I keep reading conflicting reports - are toronto proper home prices rising or not??

Look forward to the comments...


----------



## MoneyGal (Apr 24, 2009)

Here are the TREBNET (Toronto Real Estate Board) data in chart form.

You can see from the charts that both average and median prices are trending upwards.


----------



## sagsal (Apr 7, 2009)

Thanks - good to see


----------



## fishnguy (Apr 5, 2009)

Actually, according to Teranet, Toronto home prices are trending down.

http://housepriceindex.ca/Default.aspx

Toronto (as of April 09)
% change y/y
-7.63%

% change m/m
-0.64%

Year to date
-6.86% 


I guess you have to ask whose statistics are less likely to be biased; Teranet or TREB (run by realtors)? I guess we'll see how similar the numbers are when Ternet releases the numbers for May.


----------



## MoneyGal (Apr 24, 2009)

Both are accurate. They are measuring different things. 

The Teranet measures paired sales for homes, similar to the Case-Shiller Index in the US. The TrebNet measures all sales without looking to pair up repeat sales for any properties. Because outliers may push average sales figures up, the source I linked for the Trebnet data gives median numbers as well. 

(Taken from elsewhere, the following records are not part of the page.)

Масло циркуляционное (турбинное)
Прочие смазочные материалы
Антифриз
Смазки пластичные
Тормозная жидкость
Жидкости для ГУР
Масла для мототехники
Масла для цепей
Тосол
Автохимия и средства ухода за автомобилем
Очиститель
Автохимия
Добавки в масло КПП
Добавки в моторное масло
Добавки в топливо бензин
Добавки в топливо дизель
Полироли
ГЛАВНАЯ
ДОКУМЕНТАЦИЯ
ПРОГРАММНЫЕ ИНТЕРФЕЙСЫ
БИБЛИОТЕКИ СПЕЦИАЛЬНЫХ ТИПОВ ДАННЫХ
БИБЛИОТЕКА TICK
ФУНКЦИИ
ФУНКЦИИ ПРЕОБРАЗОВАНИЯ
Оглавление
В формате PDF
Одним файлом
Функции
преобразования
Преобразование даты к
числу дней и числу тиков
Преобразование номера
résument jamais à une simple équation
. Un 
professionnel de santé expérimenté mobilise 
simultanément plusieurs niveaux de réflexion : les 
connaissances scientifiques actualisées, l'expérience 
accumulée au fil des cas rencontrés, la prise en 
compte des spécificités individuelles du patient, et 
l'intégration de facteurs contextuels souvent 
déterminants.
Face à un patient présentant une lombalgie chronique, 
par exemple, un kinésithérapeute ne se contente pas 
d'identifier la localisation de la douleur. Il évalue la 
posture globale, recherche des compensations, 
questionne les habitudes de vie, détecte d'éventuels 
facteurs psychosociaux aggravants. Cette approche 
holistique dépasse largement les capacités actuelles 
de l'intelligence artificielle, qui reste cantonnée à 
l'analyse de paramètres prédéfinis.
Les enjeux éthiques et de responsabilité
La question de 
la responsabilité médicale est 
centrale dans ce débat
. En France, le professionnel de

There are a couple of additional ways to measure RE property value and thus changes in value, as well.


----------



## sagsal (Apr 7, 2009)

We will see what the appraisar says this week!


----------



## MoneyGal (Apr 24, 2009)

OK! The price of a *single* home may or may not be in line with the trends observed for *all* homes in a given area. The market for individual homes is pretty particular to that home (compared to the market for "homes in general" in Toronto). 

For the purposes of comparison, it is likely the Teranet stats are the most directly applicable to a single-house sale.


----------